Try it: The entries are to be output in full, word for word.

Stored items
[Start of section]

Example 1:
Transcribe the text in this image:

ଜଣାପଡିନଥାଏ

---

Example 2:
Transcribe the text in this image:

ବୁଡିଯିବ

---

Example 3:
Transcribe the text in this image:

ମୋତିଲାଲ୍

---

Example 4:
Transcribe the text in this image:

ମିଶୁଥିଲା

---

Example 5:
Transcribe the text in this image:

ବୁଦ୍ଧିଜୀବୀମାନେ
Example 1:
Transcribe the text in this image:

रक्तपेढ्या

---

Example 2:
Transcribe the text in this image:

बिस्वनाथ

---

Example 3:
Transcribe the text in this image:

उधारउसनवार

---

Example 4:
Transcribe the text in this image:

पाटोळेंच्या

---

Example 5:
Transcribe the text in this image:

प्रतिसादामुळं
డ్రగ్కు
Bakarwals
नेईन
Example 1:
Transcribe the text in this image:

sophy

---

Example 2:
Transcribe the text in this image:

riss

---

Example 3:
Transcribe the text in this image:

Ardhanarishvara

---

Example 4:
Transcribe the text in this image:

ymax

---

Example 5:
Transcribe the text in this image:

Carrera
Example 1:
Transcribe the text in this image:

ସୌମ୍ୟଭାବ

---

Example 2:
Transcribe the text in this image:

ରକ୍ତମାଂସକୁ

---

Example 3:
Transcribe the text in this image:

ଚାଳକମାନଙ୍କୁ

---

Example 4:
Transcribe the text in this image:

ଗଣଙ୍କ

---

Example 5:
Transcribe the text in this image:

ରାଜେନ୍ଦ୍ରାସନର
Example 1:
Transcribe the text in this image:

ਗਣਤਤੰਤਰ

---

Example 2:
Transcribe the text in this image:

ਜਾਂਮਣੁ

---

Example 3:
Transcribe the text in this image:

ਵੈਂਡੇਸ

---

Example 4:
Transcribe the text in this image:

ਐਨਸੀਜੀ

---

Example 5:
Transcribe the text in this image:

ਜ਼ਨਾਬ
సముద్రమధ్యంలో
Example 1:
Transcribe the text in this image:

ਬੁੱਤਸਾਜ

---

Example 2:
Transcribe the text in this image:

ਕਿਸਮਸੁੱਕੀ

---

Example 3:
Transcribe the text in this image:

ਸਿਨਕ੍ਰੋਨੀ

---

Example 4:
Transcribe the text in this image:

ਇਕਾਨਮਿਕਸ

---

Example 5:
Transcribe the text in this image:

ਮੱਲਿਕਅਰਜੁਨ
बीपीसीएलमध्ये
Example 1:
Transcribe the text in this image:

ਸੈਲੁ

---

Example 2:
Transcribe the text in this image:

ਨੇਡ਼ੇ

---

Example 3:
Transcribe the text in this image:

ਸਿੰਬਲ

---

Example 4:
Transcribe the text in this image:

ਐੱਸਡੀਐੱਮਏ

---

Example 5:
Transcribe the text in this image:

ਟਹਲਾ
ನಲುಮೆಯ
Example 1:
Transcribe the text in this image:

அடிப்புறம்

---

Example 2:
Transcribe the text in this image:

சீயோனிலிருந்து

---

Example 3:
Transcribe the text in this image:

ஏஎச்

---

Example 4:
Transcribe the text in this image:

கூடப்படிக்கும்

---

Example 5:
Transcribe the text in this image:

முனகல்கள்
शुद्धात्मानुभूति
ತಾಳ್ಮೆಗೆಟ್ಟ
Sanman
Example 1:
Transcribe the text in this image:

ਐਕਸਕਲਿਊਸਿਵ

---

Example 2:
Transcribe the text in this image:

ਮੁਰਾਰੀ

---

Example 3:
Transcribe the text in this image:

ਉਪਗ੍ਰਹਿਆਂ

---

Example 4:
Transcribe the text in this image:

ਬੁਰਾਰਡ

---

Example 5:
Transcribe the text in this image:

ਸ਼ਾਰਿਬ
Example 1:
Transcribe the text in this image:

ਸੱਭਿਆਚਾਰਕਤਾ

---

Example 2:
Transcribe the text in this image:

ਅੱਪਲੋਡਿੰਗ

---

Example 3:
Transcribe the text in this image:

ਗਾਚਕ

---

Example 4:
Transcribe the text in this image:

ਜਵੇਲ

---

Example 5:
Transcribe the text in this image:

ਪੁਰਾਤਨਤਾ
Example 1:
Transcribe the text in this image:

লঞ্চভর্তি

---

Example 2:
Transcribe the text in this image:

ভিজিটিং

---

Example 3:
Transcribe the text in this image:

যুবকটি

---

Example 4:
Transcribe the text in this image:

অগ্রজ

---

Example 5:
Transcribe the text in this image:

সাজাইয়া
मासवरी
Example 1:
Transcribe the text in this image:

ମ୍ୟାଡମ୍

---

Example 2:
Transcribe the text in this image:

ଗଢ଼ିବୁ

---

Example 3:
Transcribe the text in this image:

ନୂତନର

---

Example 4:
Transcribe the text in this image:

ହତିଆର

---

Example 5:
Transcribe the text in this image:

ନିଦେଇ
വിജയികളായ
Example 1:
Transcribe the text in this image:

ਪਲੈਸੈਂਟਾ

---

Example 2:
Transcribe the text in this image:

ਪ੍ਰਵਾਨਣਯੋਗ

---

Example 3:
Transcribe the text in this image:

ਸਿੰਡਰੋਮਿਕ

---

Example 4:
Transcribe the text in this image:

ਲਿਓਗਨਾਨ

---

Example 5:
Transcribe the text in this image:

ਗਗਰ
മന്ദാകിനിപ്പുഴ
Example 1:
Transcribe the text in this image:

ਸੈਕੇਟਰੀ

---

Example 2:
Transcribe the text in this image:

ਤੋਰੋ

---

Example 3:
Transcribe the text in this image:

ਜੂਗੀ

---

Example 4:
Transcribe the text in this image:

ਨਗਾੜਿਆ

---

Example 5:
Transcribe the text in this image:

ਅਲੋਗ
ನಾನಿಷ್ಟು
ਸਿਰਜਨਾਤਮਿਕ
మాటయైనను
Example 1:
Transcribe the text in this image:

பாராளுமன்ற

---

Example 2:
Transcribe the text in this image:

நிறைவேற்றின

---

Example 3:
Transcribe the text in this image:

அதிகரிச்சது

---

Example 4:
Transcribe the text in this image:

[End of section]

Worked solution:
Example 1:
Transcribe the text in this image:

ଜଣାପଡିନଥାଏ

---

Example 2:
Transcribe the text in this image:

ବୁଡିଯିବ

---

Example 3:
Transcribe the text in this image:

ମୋତିଲାଲ୍

---

Example 4:
Transcribe the text in this image:

ମିଶୁଥିଲା

---

Example 5:
Transcribe the text in this image:

ବୁଦ୍ଧିଜୀବୀମାନେ
Example 1:
Transcribe the text in this image:

रक्तपेढ्या

---

Example 2:
Transcribe the text in this image:

बिस्वनाथ

---

Example 3:
Transcribe the text in this image:

उधारउसनवार

---

Example 4:
Transcribe the text in this image:

पाटोळेंच्या

---

Example 5:
Transcribe the text in this image:

प्रतिसादामुळं
డ్రగ్కు
Bakarwals
नेईन
Example 1:
Transcribe the text in this image:

sophy

---

Example 2:
Transcribe the text in this image:

riss

---

Example 3:
Transcribe the text in this image:

Ardhanarishvara

---

Example 4:
Transcribe the text in this image:

ymax

---

Example 5:
Transcribe the text in this image:

Carrera
Example 1:
Transcribe the text in this image:

ସୌମ୍ୟଭାବ

---

Example 2:
Transcribe the text in this image:

ରକ୍ତମାଂସକୁ

---

Example 3:
Transcribe the text in this image:

ଚାଳକମାନଙ୍କୁ

---

Example 4:
Transcribe the text in this image:

ଗଣଙ୍କ

---

Example 5:
Transcribe the text in this image:

ରାଜେନ୍ଦ୍ରାସନର
Example 1:
Transcribe the text in this image:

ਗਣਤਤੰਤਰ

---

Example 2:
Transcribe the text in this image:

ਜਾਂਮਣੁ

---

Example 3:
Transcribe the text in this image:

ਵੈਂਡੇਸ

---

Example 4:
Transcribe the text in this image:

ਐਨਸੀਜੀ

---

Example 5:
Transcribe the text in this image:

ਜ਼ਨਾਬ
సముద్రమధ్యంలో
Example 1:
Transcribe the text in this image:

ਬੁੱਤਸਾਜ

---

Example 2:
Transcribe the text in this image:

ਕਿਸਮਸੁੱਕੀ

---

Example 3:
Transcribe the text in this image:

ਸਿਨਕ੍ਰੋਨੀ

---

Example 4:
Transcribe the text in this image:

ਇਕਾਨਮਿਕਸ

---

Example 5:
Transcribe the text in this image:

ਮੱਲਿਕਅਰਜੁਨ
बीपीसीएलमध्ये
Example 1:
Transcribe the text in this image:

ਸੈਲੁ

---

Example 2:
Transcribe the text in this image:

ਨੇਡ਼ੇ

---

Example 3:
Transcribe the text in this image:

ਸਿੰਬਲ

---

Example 4:
Transcribe the text in this image:

ਐੱਸਡੀਐੱਮਏ

---

Example 5:
Transcribe the text in this image:

ਟਹਲਾ
ನಲುಮೆಯ
Example 1:
Transcribe the text in this image:

அடிப்புறம்

---

Example 2:
Transcribe the text in this image:

சீயோனிலிருந்து

---

Example 3:
Transcribe the text in this image:

ஏஎச்

---

Example 4:
Transcribe the text in this image:

கூடப்படிக்கும்

---

Example 5:
Transcribe the text in this image:

முனகல்கள்
शुद्धात्मानुभूति
ತಾಳ್ಮೆಗೆಟ್ಟ
Sanman
Example 1:
Transcribe the text in this image:

ਐਕਸਕਲਿਊਸਿਵ

---

Example 2:
Transcribe the text in this image:

ਮੁਰਾਰੀ

---

Example 3:
Transcribe the text in this image:

ਉਪਗ੍ਰਹਿਆਂ

---

Example 4:
Transcribe the text in this image:

ਬੁਰਾਰਡ

---

Example 5:
Transcribe the text in this image:

ਸ਼ਾਰਿਬ
Example 1:
Transcribe the text in this image:

ਸੱਭਿਆਚਾਰਕਤਾ

---

Example 2:
Transcribe the text in this image:

ਅੱਪਲੋਡਿੰਗ

---

Example 3:
Transcribe the text in this image:

ਗਾਚਕ

---

Example 4:
Transcribe the text in this image:

ਜਵੇਲ

---

Example 5:
Transcribe the text in this image:

ਪੁਰਾਤਨਤਾ
Example 1:
Transcribe the text in this image:

লঞ্চভর্তি

---

Example 2:
Transcribe the text in this image:

ভিজিটিং

---

Example 3:
Transcribe the text in this image:

যুবকটি

---

Example 4:
Transcribe the text in this image:

অগ্রজ

---

Example 5:
Transcribe the text in this image:

সাজাইয়া
मासवरी
Example 1:
Transcribe the text in this image:

ମ୍ୟାଡମ୍

---

Example 2:
Transcribe the text in this image:

ଗଢ଼ିବୁ

---

Example 3:
Transcribe the text in this image:

ନୂତନର

---

Example 4:
Transcribe the text in this image:

ହତିଆର

---

Example 5:
Transcribe the text in this image:

ନିଦେଇ
വിജയികളായ
Example 1:
Transcribe the text in this image:

ਪਲੈਸੈਂਟਾ

---

Example 2:
Transcribe the text in this image:

ਪ੍ਰਵਾਨਣਯੋਗ

---

Example 3:
Transcribe the text in this image:

ਸਿੰਡਰੋਮਿਕ

---

Example 4:
Transcribe the text in this image:

ਲਿਓਗਨਾਨ

---

Example 5:
Transcribe the text in this image:

ਗਗਰ
മന്ദാകിനിപ്പുഴ
Example 1:
Transcribe the text in this image:

ਸੈਕੇਟਰੀ

---

Example 2:
Transcribe the text in this image:

ਤੋਰੋ

---

Example 3:
Transcribe the text in this image:

ਜੂਗੀ

---

Example 4:
Transcribe the text in this image:

ਨਗਾੜਿਆ

---

Example 5:
Transcribe the text in this image:

ਅਲੋਗ
ನಾನಿಷ್ಟು
ਸਿਰਜਨਾਤਮਿਕ
మాటయైనను
Example 1:
Transcribe the text in this image:

பாராளுமன்ற

---

Example 2:
Transcribe the text in this image:

நிறைவேற்றின

---

Example 3:
Transcribe the text in this image:

அதிகரிச்சது

---

Example 4:
Transcribe the text in this image:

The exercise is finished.